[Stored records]

==*==

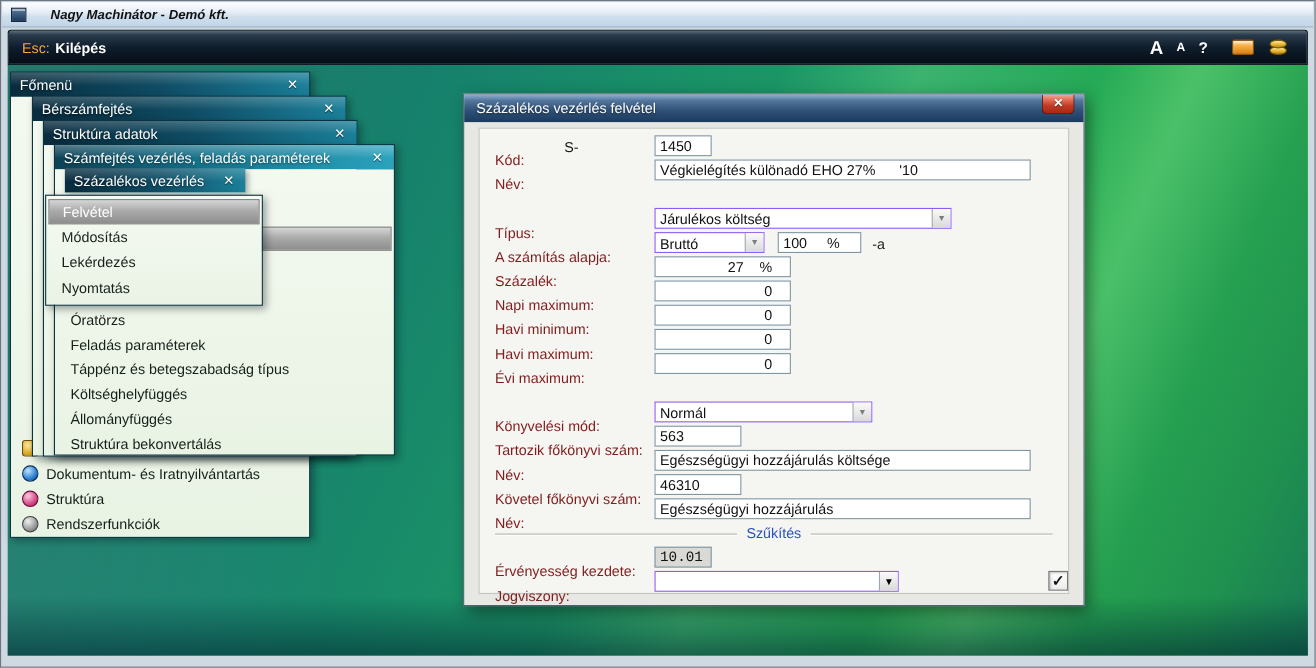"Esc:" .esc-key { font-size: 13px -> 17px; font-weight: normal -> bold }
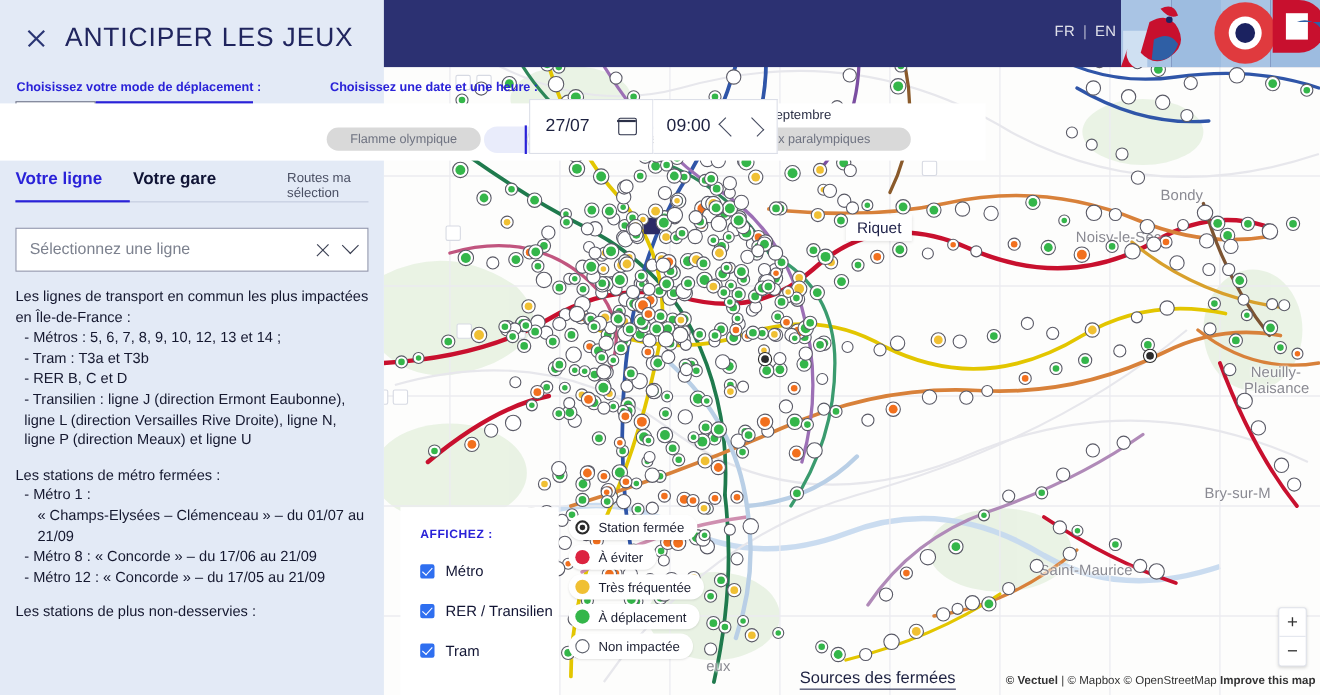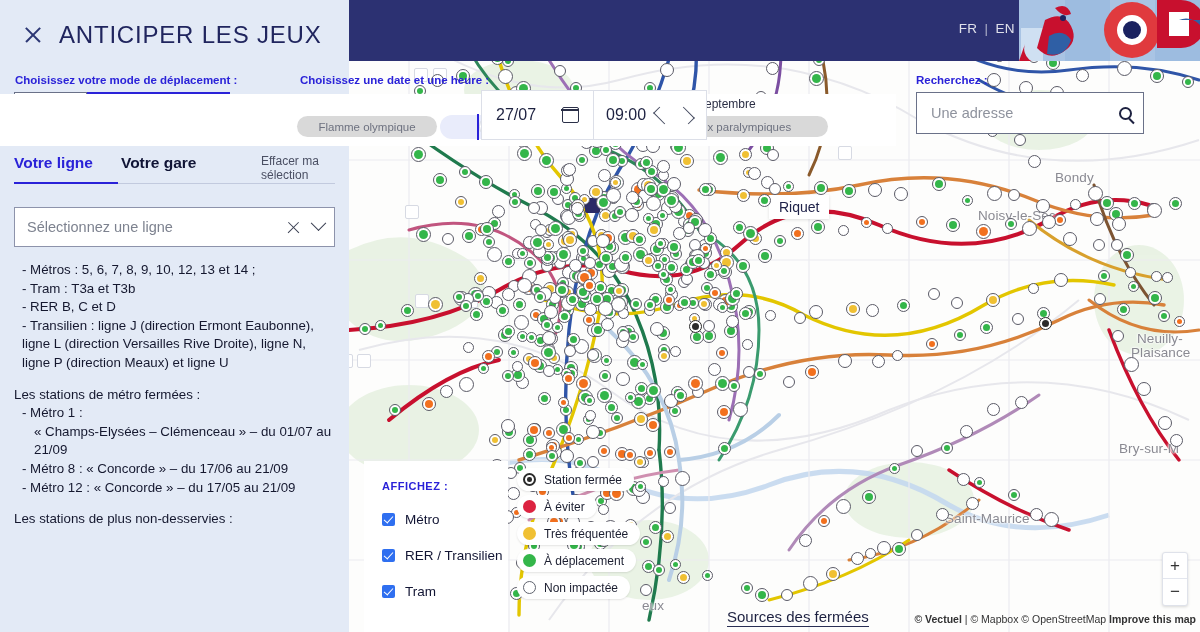"Recherchez :" div.search-wrap { html: <div> <div>Recherchez :</div> <div> <input> <span></span> </div> </div> -> none }
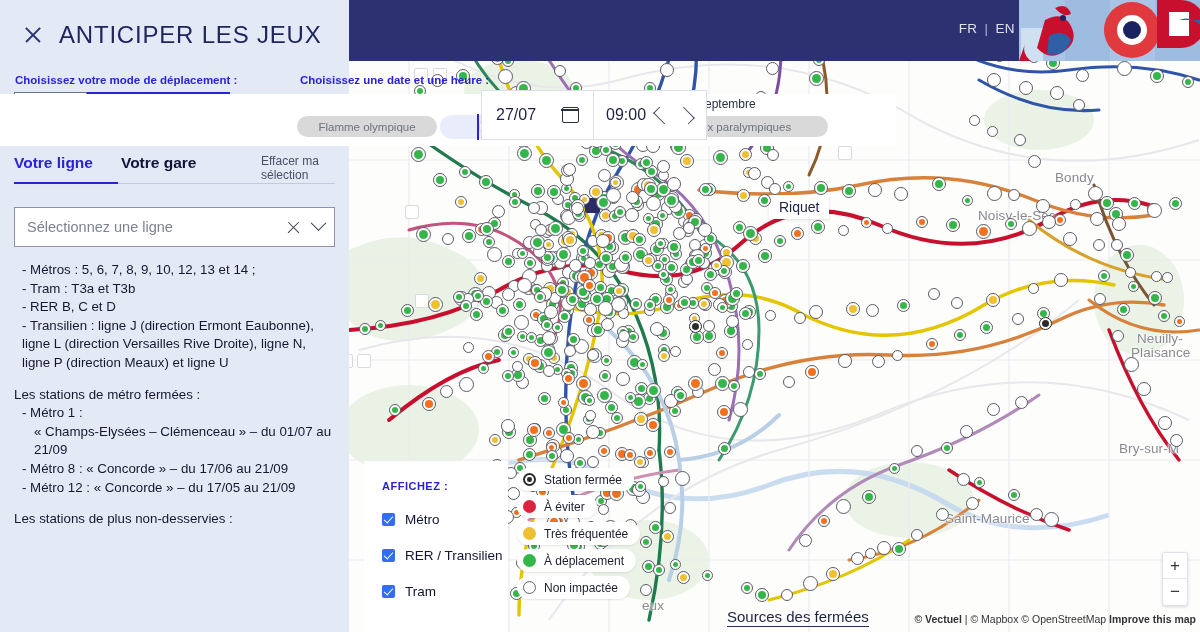"Effacer ma sélection" div.clear-sel { text: Effacer -> Routes }
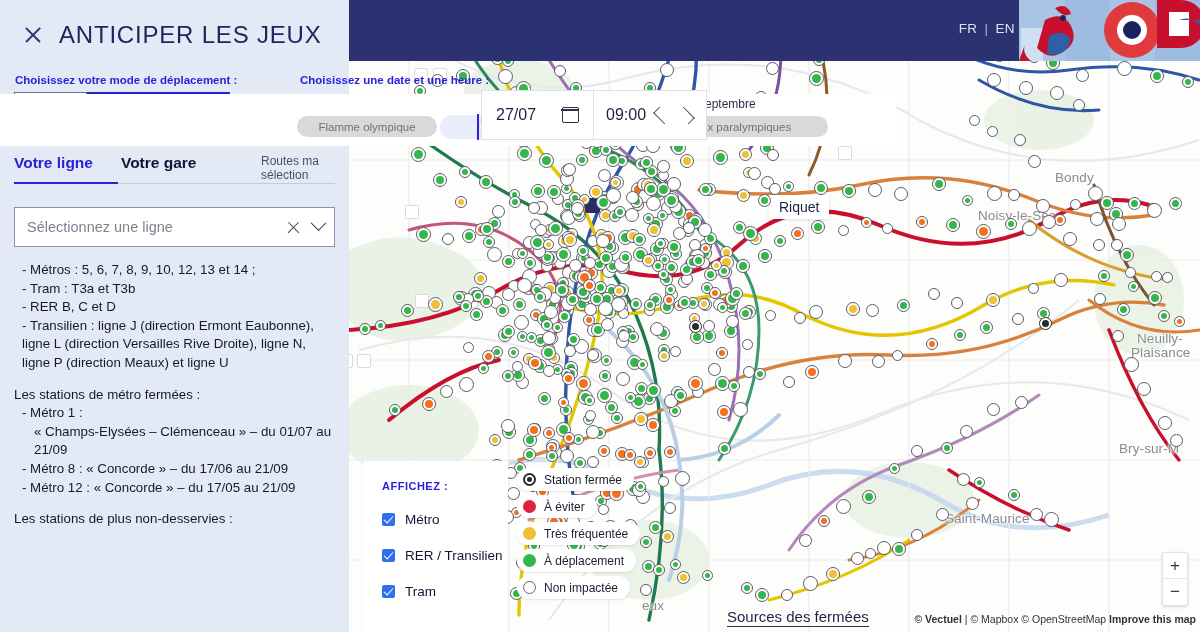"Les lignes de transport en" p { html: none -> <p>Les lignes de transport en commun les plus impactées en Île-de-France :</p> }
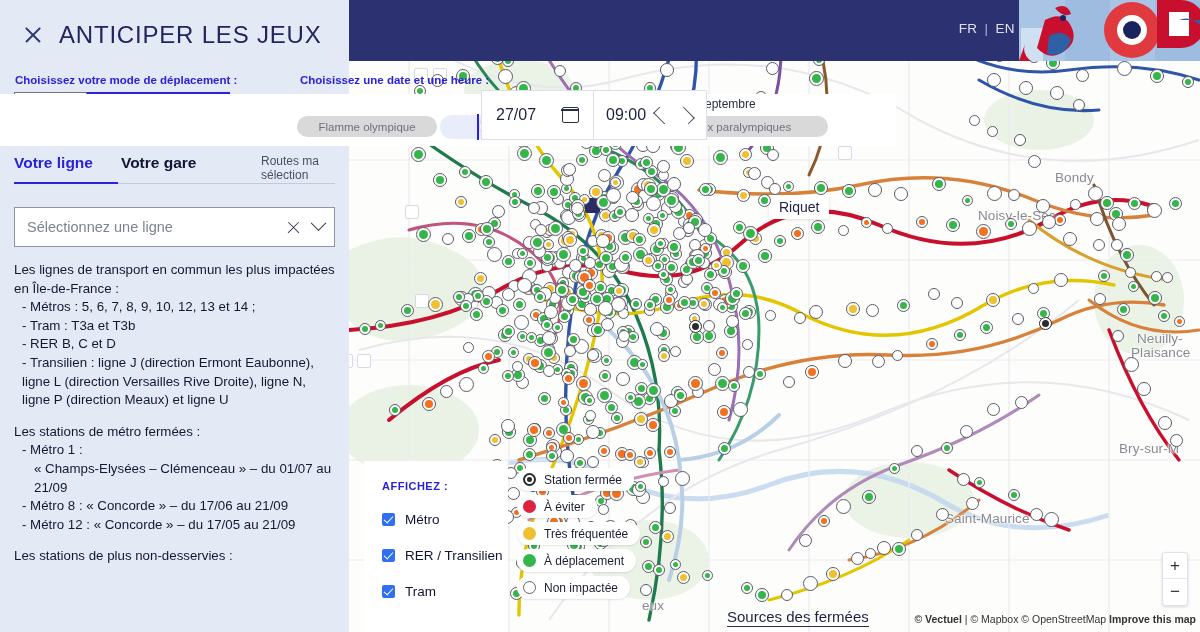"Bry-sur-M" div.place-label { left: 770px -> 746px }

==*==

▶ _What to do_
An exact copy is needed of the lines running from the one with "html: <div> <div>Recherchez" through the end of the data above, and of those lines only, without pictures.

▶ _Solution to this problem_
"Recherchez :" div.search-wrap { html: <div> <div>Recherchez :</div> <div> <input> <span></span> </div> </div> -> none }
"Effacer ma sélection" div.clear-sel { text: Effacer -> Routes }
"Les lignes de transport en" p { html: none -> <p>Les lignes de transport en commun les plus impactées en Île-de-France :</p> }
"Bry-sur-M" div.place-label { left: 770px -> 746px }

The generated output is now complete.